* [Problems to solve]
[A] In the Pennsylvania travel blog excerpt, which anniversary fell on the day of the visit to the Flight 93 Memorial?
[B] Pick up the Pennsylvania travel blog after its final line and keep writing it.

(Document extract)

Lots of little towns along the way, many of them several kms long with houses right on the street like these and only 2 – 3 streets deep..
Coffee at a Diner in Pottsville on this little square.
Many ups and downs in roads in the country as well as the towns.
Nearly in and so is the rain.
We had a genuine American hotdog for a late lunch which was yummy.
And of course, it started to rain while we ate. My handbag served as a very inefficient umbrella on the way back to the motel.
The Pocono Plaza Inn, under restoration…….
We didn’t have a very big day of riding lined up toady and had planned to call into the Flight 93 Memorial to pay our respects and hadn’t realised until last night that today was in fact the 18th Anniversary of the 9/11 attacks so we visited along with several thousand others. We enjoyed a lovely ride there through fields of corn and many small farming communities which was peaceful. Then we arrived at the memorial and considering this wasn’t a public holiday here the numbers were impressive. Much work has been done since we were last here and the trees have grown incredibly so softening the edges of things somewhat. The Vice President, other dignitaries and family members of those on the plane were in attendance so security was tight with Secret Service, State Troopers and local Police all in attendance. We couldn’t go as far as the memorial site and left our bikes some distance away, were cleared by the secret service then transported by shuttle bus. Was quick on our way to the memorial but we waited in line for over an hour for a shuttle on our return. We were pleased to see the incredible number of motorbikes in attendance and the demeanour of all in attendance was respectful and patient. Our not so big day got to be a very big one.
Heading out of Cumberland.
Pennsylvania farming land.

(End Document extract)
(Data provided)

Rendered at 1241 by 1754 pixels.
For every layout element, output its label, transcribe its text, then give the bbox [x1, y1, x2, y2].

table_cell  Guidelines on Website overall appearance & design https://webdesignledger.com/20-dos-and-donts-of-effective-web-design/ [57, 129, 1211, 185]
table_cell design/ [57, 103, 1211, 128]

(End Data provided)

* [Answers to the tasks]
[A] It was the 18th anniversary of the 9/11 attacks.

[B]
Corn corn and more corn.
A real general store where we grabbed an iced coffee.
Flight 93 Memorial.
‘We’re going to do something’.
The Tower of Voices and a couple of Aussies coming to pay their respects and despite some of the chimes being readjusted we did hear the chimes.
A common field one day, a field of honour forever. What looks like a path heading up between the 'field of' is the path from the memorial to the impact site.
Interstate hold up on our way in. We went from 120kmh to stopped in a matter of metres and managed not to get run over with both of us heading over the fog line and a 4 wheel drive finally stopping beside me not to mention many cars off the sides of the road and choking smoke from all the truck tyres. 2 lanes into 1 and snail pace for around 5kms. We were hugely hot by the time we got past that!
And the Econo Lodge Hershey where we will lay our heads down tonight. Sorry we couldn’t pick up a Hershey bar this afternoon, it would have melted by the time we got it here so would have been a waste ….and a very messy pannier / saddle bag.
Another cool start with comfortable travel throughout the day, partly due to the temperature and partly to being in the shade for most of the day travelling on country roads with only the last 2kms on an Interstate. Yay. We rode through mountainous hillsides, forested hills and open farmland. Even saw a few cattle and sheep and with or without the scattered settlements we saw the ride would have been magnificent with dappled shade, rugged rocky outcrops, rippling streams and more leaf confetti and leaves on the ground to swirl through. It would seem the fall / autumn has arrived in these here parts even if it isn’t official until September 21st over here. Norm spent some time exploring Downtown Cumberland this afternoon while I caught up on some NTC work.
Part of the Old Dairy at Warm Springs. It is an intriguing historic little settlement which has had many historic buildings retained and well maintained. Very nice.
And quite the oppsite, a bit down at heel later in the morning.
A little bit of country delight.
Lovely country roads.
A specie house in Franklin.
A cute little tractor sign finally got a pic.
My next ride…a Slingshot. Nah,
More country roads and even more rugged rocks in them thar hills.
The Mall Downtown Cumberland.
The historic West Maryland Station.
An impressive tribute to the developent of travel in front of the West Maryland Station.
And our hotel for the night The Ramada by Wyndham. Can't get much closer parking than that!